The mixture cools and solidified pretty quickly. I had two big rectangular cake pans out. I threw a sheet of waxed paper in the bottom and slapped in a layer of the mix about two inches deep. Then, I covered it with plastic wrap (more waxed paper would work, too) and really packed it in. I did the same for the sedonc cake pan.

Then, I set them out on the porch and let them cool and harden up for a while. When that happened, I cut them into squares with a knife. I put two of the squares into the suet holders on the side of my bird feeder. The rest, I packed in stacks in a plastic bag with the waxed paper and plastic wrap from the pans to separate the layers. I put the whole thing into a sealed storage container. I get those big plastic things they package kitty litter in now from like three different people, and they make great water proof, mouse proof storage. I put the unused cakes out in the garage because I'm not sure how they'll hold up at room temperature.
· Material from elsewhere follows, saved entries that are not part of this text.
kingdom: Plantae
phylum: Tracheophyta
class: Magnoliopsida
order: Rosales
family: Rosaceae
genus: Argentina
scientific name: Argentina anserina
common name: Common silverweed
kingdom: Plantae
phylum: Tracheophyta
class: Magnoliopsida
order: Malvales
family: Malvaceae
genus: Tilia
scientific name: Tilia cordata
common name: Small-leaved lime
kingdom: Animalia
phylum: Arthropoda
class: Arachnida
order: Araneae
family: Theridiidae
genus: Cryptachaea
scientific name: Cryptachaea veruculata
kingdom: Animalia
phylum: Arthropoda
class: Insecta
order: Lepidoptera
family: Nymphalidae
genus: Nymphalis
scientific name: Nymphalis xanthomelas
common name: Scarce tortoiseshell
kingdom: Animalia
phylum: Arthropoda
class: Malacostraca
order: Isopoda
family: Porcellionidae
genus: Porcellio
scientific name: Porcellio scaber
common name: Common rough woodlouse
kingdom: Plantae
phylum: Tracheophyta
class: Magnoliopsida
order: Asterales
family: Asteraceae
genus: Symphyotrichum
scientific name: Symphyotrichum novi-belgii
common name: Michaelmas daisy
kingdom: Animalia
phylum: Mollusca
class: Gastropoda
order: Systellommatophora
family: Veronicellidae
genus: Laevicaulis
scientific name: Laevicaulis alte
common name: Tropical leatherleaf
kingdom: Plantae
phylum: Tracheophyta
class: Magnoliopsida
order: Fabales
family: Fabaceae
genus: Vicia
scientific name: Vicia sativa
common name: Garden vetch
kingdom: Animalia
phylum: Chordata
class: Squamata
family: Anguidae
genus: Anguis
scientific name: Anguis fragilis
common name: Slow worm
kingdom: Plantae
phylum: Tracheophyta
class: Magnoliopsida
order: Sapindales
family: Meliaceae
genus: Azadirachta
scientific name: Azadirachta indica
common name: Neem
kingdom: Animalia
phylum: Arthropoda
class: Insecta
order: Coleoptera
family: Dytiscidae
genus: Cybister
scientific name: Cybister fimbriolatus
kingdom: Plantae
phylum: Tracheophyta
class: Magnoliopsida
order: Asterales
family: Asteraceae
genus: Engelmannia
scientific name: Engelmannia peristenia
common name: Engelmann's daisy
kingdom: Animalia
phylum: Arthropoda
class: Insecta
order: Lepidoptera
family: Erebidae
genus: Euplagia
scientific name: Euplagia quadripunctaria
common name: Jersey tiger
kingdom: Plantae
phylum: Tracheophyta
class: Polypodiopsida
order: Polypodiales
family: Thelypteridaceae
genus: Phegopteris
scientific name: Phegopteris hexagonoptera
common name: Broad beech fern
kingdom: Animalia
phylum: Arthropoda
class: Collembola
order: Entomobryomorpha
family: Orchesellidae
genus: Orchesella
My birds who had been shunning the feeder all day were back within a couple of hours of the arrival of the new suet cakes. I saw the usual suspects: juncos, sparrows, chickadees, tufted titmouse. We also get quite a few nuthatches, both the regular kind and the smaller rose breasted. The real treat at the birdfeeder is the number of woodpeckers. We probably have so many because of all the evergreen trees. Within an hour or so of hanging the new suet cakes, I was watching downy, hairy, and red throated woodpeckers hopping around on the tree and then taking their turns getting suet.

This surely is a wonderful place to watch birds. There are both hardwood and evergreen stands and hayfields all around the house, so we get an impressive cast of characters from three distinct habitats. On top of that, the pond draws a great variety of really interesting waterfowl. In the summer, I see great blue herons hunting fish around the edge of the pond. A green heron visits sometimes, and a miserable flock of migrating snipes holed up here for a few weeks during the bad cold weather last spring. As for ducks, just in the last month, I've seen wood ducks, mallards, a hooded merganser, and a golden eye on the pond before it iced over.

Just a quick note about suet. I usually don't advocate buying anything! But for suet feeding, really, just go out and buy a wire suet cake holder. Something cobbled up at home or one of those new plastic onion bags are just dangerous for the birds. And hang that suet as high as you can! Bears and critters will be very intersted in it, of course, but the worst problem I ever had with animals and suet was when my bad dogs got the feeder by climbing up and bush and bouncing off a tree trunk to drag the feeder down. They ate the suet and broke up the feeder to the point I had to throw it out. Wild animals might happen by the feeder by accident, but a determined hungry, dog who knows just where it is can do a lot of damage!